From: David Hickson - campaigner against Silent Calls
A report from the National Audit Office, Ofcom: The effectiveness of converged regulation, published today, attacks Ofcom's failure to address the issue of Silent Calls.
Despite fines issued following investigations undertaken in 2007, Ofcom has not subsequently issued even one company with a simple Notification indicating that its practice of making Silent Calls represents a persistent misuse of a telecommunications network or service. Such a Notification may be followed by the imposition of an enforceable requirement to cease the practice and then a financial penalty in the event of a breach. The maximum level of penalty has recently been increased, but if nobody is breaking Ofcom's so-called "rules", which are currently in the course of being relaxed even further, then this cannot be expected to have any effect.
The NAO report looks at the levels of complaints about Silent Calls which are a potentially misleading indicator, as the peaks in levels of complaints are invariably associated with public discussion of the issue, i.e. an awareness of Ofcom's role. There is no evidence to show that the amount of nuisance being caused does not simply remain constant due to Ofcom's failure to use its statutory powers against those who perpetrate the nuisance. Despite often containing vital evidence of Silent Calls being made (10,000 instances in 2009) not one complaint (since 2007) has led to any use of Ofcom's powers.
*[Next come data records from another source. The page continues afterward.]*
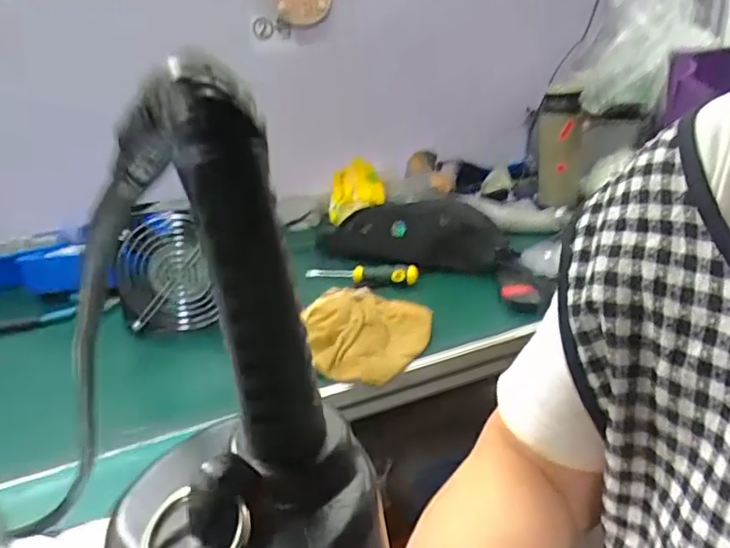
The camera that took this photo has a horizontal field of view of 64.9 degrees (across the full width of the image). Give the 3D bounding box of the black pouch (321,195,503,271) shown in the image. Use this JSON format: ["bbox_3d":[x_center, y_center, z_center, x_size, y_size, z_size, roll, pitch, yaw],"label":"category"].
[{"bbox_3d":[0.069,-0.065,0.835,0.255,0.048,0.181,2,23,12],"label":"black pouch"}]

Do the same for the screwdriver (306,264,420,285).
[{"bbox_3d":[-0.005,-0.003,0.777,0.161,0.029,0.034,6,24,20],"label":"screwdriver"}]

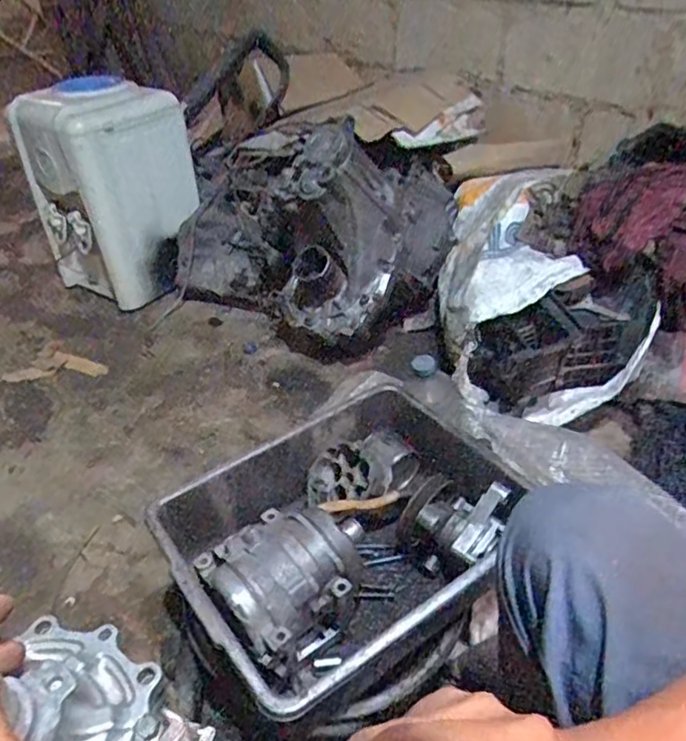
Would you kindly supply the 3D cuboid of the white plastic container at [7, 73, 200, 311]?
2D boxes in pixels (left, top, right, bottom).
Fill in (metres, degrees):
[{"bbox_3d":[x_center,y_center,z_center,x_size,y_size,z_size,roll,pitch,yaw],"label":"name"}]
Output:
[{"bbox_3d":[-0.569,-0.440,1.485,0.261,0.505,0.289,26,45,31],"label":"white plastic container"}]

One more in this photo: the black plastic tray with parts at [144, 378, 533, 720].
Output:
[{"bbox_3d":[0.006,0.212,0.731,0.388,0.144,0.303,-25,43,-28],"label":"black plastic tray with parts"}]

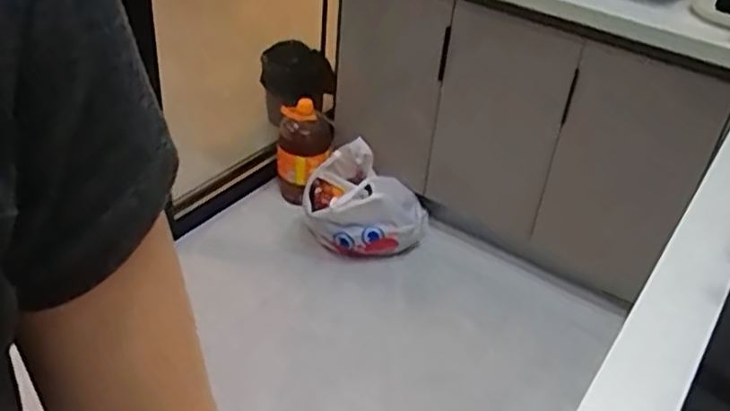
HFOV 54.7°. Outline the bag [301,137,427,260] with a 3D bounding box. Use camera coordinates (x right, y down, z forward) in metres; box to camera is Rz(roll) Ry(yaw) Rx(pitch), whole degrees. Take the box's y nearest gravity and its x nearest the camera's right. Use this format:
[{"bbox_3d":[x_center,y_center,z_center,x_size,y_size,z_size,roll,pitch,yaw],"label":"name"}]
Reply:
[{"bbox_3d":[-0.009,0.007,1.950,0.303,0.291,0.232,19,39,18],"label":"bag"}]

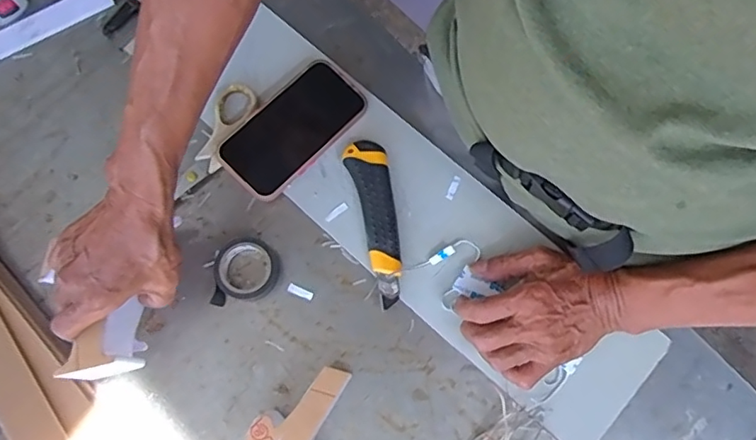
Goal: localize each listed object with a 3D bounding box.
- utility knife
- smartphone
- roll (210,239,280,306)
[{"bbox_3d":[-0.001,0.002,0.532,0.038,0.022,0.159,-11,77,-2],"label":"utility knife"},{"bbox_3d":[-0.085,-0.092,0.549,0.079,0.009,0.149,43,77,3],"label":"smartphone"},{"bbox_3d":[-0.126,0.048,0.518,0.063,0.016,0.058,0,77,1],"label":"roll"}]

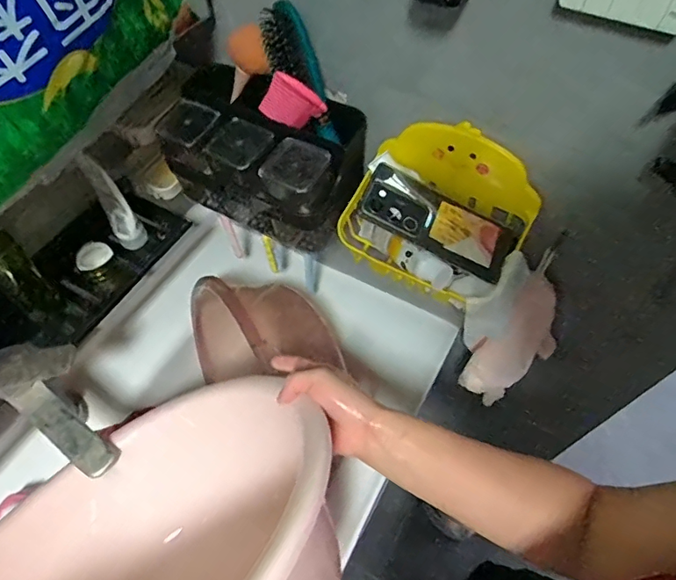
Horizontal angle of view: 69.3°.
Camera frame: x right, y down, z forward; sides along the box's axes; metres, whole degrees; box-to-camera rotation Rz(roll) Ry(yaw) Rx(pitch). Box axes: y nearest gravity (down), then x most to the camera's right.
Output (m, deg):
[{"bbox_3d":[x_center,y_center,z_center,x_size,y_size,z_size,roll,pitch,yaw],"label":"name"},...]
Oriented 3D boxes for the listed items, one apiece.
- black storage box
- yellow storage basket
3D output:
[{"bbox_3d":[-0.092,-0.162,0.594,0.228,0.123,0.131,24,60,15],"label":"black storage box"},{"bbox_3d":[0.102,-0.077,0.531,0.190,0.136,0.123,26,61,17],"label":"yellow storage basket"}]

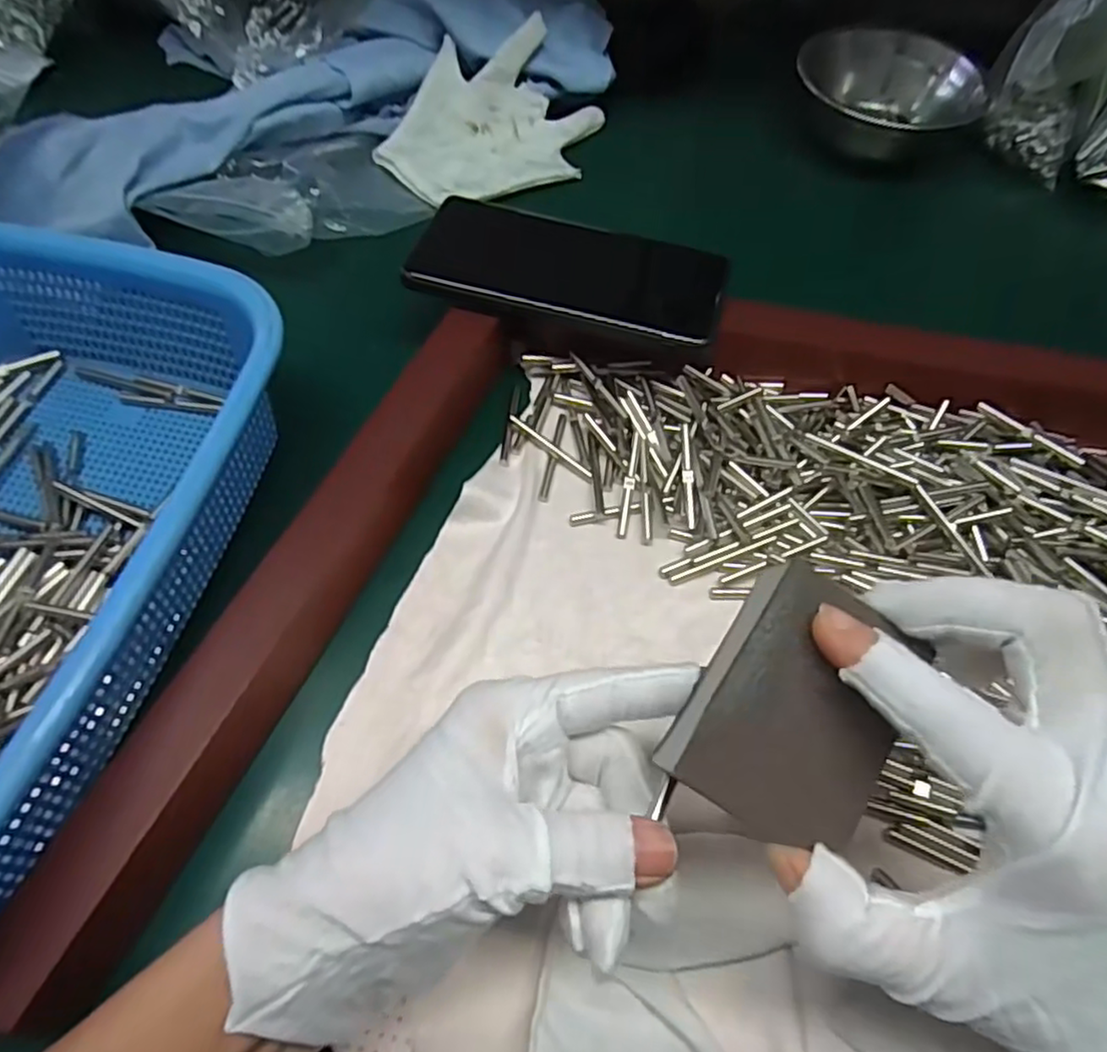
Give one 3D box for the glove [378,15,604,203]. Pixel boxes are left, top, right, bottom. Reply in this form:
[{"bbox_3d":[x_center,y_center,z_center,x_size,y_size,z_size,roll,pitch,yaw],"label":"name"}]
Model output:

A recent broadcast by BBC Watchdog (otherwise full of misinformation) suggested that the major perpetrators of the nuisance, e.g. British Gas and BT, are those who fully comply with Ofcom's tolerant and misguided policy of "regulation", which allows, and even encourages, the making of Silent Calls, under certain conditions.
The Ofcom policy on "Silent Calls" is a total disaster for the citizens that Ofcom has a duty to serve. During the period addressed by the NAO report, annual complaint levels have been rising, (5230, 7120, 7200, 9320) suggesting that the action taken has had no effect whatsoever.
The major problem in this area is with the convergence of Ofcom’s separate duties to further the interests of citizens in relation to communications matters, which applies here, and it’s quite separate duty to regulate the market for communications services. Ofcom’s failure to understand the distinction makes it totally ineffective in the former role.